Sathian’s most compelling figure, though, is Anita. She’s a pageant queen as a teenager, working to discard the social liability of an association with Neil; Neil’s sister refers to her dismissively as a “climber.” But she’s loyal enough to their old friendship to bring him into her gold plan without second thoughts. And when we meet her as an adult, her suspended animation is dramatically different from Neil’s. She’s working a series of well-paying jobs that come with low social status, like event planning; she’s flitting in and out of a long-term relationship with a guy both she and everyone around her considers too good for someone like her, because she will clearly never achieve anything meaningful.

“Meaningful” in Anita and Neil’s circles means something specific: a job that is well-paying, with high social status, that will lead to marriage and children.
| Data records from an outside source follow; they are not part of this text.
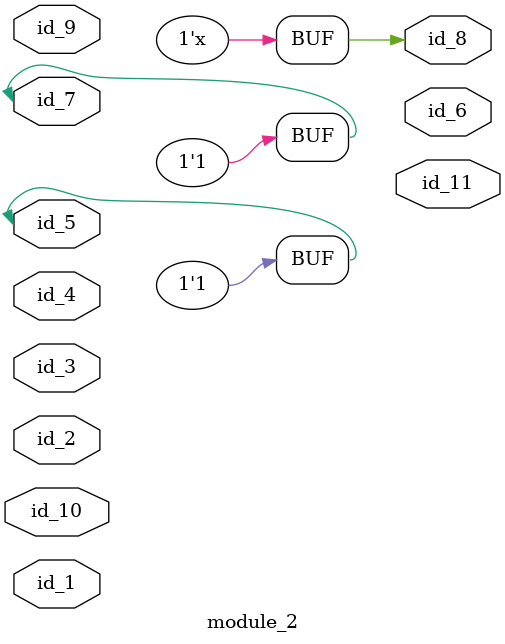
<source format=v>
module module_0;
endmodule
module module_1 (
    input wire id_0
);
  assign id_2 = id_0;
  assign id_2 = 1;
  module_0 modCall_1 ();
endmodule
module module_2 (
    id_1,
    id_2,
    id_3,
    id_4,
    id_5,
    id_6,
    id_7,
    id_8,
    id_9,
    id_10,
    id_11
);
  output wire id_11;
  input wire id_10;
  inout wire id_9;
  output wire id_8;
  inout wire id_7;
  output wire id_6;
  inout wire id_5;
  input wire id_4;
  input wire id_3;
  input wire id_2;
  inout wire id_1;
  wire id_12;
  assign id_8 = id_1[1];
  tri id_13, id_14;
  module_0 modCall_1 ();
  wire id_15;
  assign id_7 = 1;
  always #1 id_5 <= 1;
  wire id_16;
endmodule

</source>
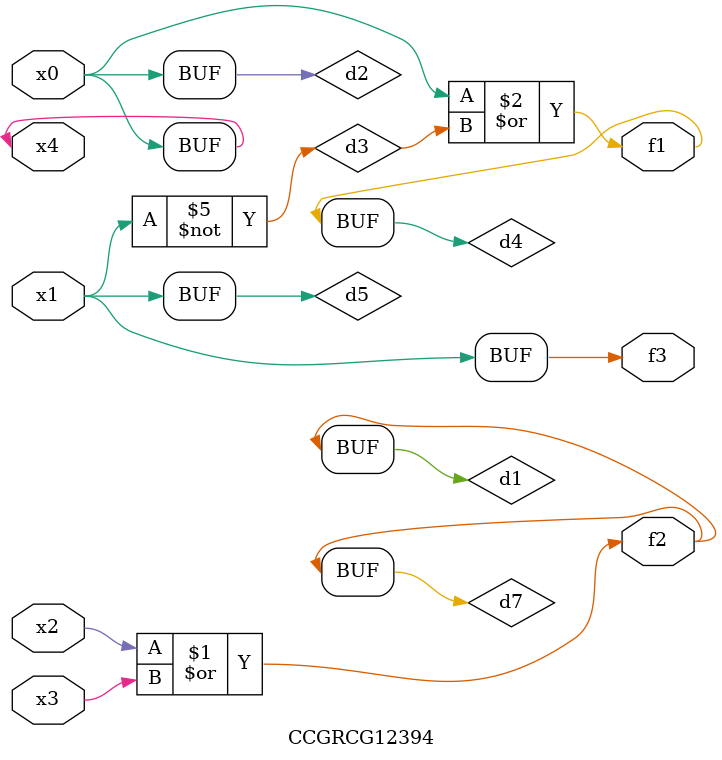
<source format=v>
module CCGRCG12394(
	input x0, x1, x2, x3, x4,
	output f1, f2, f3
);

	wire d1, d2, d3, d4, d5, d6, d7;

	or (d1, x2, x3);
	buf (d2, x0, x4);
	not (d3, x1);
	or (d4, d2, d3);
	not (d5, d3);
	nand (d6, d1, d3);
	or (d7, d1);
	assign f1 = d4;
	assign f2 = d7;
	assign f3 = d5;
endmodule

</source>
It’s the dream of America, and it is what these characters were taught they had to strive for, in order to justify the sacrifices of their parents. It’s “immigrant shit.”

The project of Gold Diggers is to deconstruct that dream. But what makes the novel so compelling is the playfulness with which Sathian deconstructs it. You feel for the characters and the ways they have been warped by their pursuit of greatness and the ways they are haunted by their sins — but also, there are heists and alchemy. It’s a blast.

For both Neil and Anita, redemption can come only by making full use of what they took — and in finding a way to give it back. Their attempt to find a way to accomplish both of those objectives takes up the second half of the novel.

And if it turns out that redemption takes the form of a heist, with a mystical interlude to boot? Well, that’s just a bonus.